Night & Day — Few artists can pull off seven shows at a Western New York venue. Tony Orlando is one of those special performers, the singer and television star begins a mini-residence at Seneca Niagara Casino that began yesterday and continues through this weekend.
Anyone who grew up in the 1970s remembers Orlando as a singer and performer and host of a variety show with Telma Hopkins and Joyce Wilson, known collectively as Tony Orlando and Dawn.
The trailblazing variety show came at a time when the nation was divided over the Vietnam War and Watergate.

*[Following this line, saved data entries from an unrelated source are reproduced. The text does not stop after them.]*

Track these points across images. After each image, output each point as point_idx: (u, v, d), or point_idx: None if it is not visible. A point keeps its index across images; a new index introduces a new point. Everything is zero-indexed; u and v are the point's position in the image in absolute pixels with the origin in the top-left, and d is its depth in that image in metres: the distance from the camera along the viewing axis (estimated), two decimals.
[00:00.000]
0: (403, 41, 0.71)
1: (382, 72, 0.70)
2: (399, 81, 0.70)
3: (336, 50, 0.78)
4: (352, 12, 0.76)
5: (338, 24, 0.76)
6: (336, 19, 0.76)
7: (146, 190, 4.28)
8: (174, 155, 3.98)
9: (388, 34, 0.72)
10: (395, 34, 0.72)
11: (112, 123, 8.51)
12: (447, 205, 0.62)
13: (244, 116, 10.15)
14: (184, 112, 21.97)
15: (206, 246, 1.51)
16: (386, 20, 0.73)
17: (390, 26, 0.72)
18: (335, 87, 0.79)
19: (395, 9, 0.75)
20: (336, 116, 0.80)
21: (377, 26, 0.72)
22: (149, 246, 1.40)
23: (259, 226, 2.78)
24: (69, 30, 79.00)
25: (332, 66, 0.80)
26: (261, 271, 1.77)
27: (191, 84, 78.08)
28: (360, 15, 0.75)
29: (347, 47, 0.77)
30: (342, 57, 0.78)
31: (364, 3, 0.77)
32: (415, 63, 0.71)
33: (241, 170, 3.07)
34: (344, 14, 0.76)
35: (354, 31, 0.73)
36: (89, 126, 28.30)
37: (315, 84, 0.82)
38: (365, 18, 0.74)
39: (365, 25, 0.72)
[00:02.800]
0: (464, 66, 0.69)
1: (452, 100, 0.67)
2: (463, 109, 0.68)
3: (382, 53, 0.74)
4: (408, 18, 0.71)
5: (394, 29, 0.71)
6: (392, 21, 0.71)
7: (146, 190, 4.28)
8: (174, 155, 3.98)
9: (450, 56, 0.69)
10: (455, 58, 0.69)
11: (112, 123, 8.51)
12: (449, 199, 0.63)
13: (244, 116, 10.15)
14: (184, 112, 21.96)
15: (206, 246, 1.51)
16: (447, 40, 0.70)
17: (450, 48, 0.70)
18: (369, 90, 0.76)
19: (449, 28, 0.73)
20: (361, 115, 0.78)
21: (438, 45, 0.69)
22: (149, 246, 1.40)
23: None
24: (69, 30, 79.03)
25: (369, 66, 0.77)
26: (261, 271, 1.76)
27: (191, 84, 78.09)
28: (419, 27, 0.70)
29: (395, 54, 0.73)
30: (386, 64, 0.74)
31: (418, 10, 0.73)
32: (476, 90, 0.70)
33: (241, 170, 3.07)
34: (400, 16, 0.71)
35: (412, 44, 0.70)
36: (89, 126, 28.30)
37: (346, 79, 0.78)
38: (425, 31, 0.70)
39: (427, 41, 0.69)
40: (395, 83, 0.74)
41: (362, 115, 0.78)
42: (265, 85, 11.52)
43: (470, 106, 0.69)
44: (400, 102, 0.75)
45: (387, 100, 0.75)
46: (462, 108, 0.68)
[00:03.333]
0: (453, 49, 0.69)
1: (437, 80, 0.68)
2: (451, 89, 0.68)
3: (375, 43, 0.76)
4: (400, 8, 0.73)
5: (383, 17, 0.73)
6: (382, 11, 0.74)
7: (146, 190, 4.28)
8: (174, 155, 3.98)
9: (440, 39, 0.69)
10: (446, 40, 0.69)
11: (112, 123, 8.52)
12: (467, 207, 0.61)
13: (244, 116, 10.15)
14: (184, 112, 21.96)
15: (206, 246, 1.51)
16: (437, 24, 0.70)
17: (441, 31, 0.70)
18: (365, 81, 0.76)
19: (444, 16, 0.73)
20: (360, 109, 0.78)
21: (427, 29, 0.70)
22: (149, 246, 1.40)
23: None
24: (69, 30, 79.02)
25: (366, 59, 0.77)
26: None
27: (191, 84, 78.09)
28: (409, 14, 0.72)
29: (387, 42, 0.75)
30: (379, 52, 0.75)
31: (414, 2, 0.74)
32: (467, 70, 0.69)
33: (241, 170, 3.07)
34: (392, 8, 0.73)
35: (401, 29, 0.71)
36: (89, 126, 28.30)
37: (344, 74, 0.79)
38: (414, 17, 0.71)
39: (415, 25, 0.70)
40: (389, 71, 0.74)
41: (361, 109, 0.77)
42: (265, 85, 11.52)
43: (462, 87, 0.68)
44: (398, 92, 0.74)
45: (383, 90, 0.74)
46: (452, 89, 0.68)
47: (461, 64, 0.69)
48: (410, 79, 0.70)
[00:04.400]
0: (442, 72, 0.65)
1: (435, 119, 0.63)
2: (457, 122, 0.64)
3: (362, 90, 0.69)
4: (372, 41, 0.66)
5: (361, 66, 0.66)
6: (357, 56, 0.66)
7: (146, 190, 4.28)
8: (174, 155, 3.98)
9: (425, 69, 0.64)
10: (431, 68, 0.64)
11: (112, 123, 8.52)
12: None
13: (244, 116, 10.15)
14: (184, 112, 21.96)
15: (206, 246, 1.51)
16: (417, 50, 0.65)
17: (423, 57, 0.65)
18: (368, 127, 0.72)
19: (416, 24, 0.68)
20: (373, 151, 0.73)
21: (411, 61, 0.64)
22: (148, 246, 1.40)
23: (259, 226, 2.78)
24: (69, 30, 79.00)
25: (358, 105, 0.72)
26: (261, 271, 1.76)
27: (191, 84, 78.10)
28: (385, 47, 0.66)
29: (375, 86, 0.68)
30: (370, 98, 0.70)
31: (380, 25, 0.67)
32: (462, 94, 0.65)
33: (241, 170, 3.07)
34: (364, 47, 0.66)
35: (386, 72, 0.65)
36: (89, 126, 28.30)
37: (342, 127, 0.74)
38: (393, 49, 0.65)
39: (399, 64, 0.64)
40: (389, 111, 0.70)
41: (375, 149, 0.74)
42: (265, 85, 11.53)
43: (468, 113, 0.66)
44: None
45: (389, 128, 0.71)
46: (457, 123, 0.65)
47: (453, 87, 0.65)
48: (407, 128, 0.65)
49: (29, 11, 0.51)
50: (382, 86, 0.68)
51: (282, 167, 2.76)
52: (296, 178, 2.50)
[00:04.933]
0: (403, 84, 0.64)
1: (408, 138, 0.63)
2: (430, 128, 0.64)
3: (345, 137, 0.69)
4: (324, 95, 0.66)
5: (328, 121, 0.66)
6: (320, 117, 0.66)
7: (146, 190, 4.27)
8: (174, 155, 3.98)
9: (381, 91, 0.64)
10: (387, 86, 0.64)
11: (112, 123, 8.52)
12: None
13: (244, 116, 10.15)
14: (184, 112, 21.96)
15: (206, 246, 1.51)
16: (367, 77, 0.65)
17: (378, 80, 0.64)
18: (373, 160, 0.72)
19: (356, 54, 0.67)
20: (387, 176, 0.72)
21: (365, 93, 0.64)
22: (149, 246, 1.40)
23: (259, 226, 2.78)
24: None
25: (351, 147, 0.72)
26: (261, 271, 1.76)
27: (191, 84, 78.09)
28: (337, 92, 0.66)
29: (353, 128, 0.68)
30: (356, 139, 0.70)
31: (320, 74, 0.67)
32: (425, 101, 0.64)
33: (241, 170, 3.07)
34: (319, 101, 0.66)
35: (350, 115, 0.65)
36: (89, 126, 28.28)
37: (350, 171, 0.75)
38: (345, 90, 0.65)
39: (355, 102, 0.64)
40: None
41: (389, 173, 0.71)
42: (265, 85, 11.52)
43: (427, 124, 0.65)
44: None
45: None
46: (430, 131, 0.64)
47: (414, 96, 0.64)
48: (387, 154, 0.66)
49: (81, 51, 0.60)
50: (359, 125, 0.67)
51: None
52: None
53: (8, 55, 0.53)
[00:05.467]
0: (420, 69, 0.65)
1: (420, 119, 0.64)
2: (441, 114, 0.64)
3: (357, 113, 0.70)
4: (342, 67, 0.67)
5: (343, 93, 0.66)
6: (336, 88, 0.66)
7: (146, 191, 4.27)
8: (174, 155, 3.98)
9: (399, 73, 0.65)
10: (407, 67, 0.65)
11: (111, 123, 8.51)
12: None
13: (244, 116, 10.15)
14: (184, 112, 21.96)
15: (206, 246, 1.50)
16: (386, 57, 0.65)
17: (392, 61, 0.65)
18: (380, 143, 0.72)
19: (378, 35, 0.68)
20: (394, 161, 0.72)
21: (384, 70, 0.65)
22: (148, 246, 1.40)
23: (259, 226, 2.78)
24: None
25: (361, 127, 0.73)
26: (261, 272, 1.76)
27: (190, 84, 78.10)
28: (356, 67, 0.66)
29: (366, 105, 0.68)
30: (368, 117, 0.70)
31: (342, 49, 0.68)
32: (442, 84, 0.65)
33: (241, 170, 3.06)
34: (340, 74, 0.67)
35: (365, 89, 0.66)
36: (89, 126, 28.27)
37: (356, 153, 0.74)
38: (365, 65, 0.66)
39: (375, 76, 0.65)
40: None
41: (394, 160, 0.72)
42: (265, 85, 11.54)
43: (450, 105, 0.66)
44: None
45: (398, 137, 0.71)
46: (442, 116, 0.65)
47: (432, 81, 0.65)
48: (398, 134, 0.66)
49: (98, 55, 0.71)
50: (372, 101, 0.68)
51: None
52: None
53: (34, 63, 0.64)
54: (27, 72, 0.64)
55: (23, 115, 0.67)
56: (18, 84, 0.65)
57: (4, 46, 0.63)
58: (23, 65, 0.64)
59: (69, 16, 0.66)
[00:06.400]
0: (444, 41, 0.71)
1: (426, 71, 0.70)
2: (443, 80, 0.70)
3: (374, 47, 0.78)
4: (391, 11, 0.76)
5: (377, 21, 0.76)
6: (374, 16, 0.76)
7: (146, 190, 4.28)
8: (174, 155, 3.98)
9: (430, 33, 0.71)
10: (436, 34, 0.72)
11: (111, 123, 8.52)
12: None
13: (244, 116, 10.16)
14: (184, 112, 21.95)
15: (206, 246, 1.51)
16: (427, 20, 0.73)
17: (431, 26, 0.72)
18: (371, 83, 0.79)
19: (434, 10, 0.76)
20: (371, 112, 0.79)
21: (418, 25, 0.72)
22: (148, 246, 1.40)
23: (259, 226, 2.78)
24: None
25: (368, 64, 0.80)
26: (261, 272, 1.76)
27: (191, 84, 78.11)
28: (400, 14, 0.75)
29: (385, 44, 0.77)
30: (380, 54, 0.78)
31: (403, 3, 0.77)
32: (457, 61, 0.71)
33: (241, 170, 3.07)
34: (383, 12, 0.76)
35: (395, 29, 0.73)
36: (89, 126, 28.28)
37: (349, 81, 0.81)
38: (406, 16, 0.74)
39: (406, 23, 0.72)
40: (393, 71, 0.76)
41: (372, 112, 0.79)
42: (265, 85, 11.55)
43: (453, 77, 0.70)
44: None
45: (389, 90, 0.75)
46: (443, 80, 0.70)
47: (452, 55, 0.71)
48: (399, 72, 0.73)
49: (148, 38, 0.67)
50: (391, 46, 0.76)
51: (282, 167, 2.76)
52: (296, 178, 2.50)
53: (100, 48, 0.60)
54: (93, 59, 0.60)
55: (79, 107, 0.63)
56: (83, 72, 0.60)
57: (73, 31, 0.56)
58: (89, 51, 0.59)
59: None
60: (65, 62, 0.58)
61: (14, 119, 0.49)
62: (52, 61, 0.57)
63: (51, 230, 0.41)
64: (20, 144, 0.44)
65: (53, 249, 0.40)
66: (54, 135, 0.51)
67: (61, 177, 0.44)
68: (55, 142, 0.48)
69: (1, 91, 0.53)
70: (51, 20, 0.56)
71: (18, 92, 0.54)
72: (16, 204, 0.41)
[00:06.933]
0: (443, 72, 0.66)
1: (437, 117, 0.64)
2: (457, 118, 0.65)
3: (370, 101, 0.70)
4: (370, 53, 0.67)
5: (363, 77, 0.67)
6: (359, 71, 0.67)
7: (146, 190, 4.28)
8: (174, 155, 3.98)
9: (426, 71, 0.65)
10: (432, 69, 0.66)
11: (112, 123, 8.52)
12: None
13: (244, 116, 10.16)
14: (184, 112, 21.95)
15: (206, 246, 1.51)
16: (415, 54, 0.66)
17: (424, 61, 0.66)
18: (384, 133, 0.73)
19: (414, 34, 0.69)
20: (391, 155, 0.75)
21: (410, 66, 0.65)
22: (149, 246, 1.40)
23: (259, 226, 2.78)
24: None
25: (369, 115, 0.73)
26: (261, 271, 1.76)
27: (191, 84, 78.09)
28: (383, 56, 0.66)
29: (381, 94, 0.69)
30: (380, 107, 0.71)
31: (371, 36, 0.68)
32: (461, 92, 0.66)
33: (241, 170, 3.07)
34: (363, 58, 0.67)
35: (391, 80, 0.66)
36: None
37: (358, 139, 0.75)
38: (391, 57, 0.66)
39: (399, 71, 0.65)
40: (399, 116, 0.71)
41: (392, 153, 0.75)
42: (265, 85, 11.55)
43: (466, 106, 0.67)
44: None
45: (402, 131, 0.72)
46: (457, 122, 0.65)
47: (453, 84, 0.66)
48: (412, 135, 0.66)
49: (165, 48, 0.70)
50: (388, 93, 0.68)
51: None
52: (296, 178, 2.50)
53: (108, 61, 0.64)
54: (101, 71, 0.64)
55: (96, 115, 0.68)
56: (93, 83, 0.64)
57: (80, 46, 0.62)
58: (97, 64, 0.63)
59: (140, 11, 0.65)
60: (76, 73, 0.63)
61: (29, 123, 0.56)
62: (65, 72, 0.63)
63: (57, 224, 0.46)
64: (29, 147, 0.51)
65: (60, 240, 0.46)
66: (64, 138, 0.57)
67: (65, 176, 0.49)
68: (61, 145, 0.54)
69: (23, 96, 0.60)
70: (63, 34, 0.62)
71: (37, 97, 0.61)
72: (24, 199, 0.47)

“When Fred Silverman hired us to do a variety show, the writers said that variety shows were dead. Back in those days there was something called the family hour. That hour was between 8 p.m. and 10 p.m., he thought that a variety show had a place for the family to come together. He knew it wouldn’t get the biggest of numbers, but he thought it would get respectable numbers,” Orlando told me Monday from his room at the Seneca Niagara Hotel.
“He tried out three shows that summer vying for one spot, The Hudson Brothers, Bobbie Gentrie and Tony Orlando and Dawn. The one with the highest ratings won. We were the first multi-racial group to host a variety show. There was a lot going on at the time, we had the biggest records of the three but Silverman also realized we attracted African-American audiences. We were like the Jackie Robinson of prime time variety shows.”
The idea of a multi-racial variety show may seem benign by today’s standards, but back in 1973 there was still major concerns over how audiences would receive a show featuring two African American females and a half Puerto Rican, half-Greek male.
“There were some people that were nervous, just a few years earlier Petula Clark had touched Harry Belafonte on prime time television and all hell broke loose. I’ll tell you though, we were on four seasons and never received a single piece of hate mail, not from the south, not from anywhere.”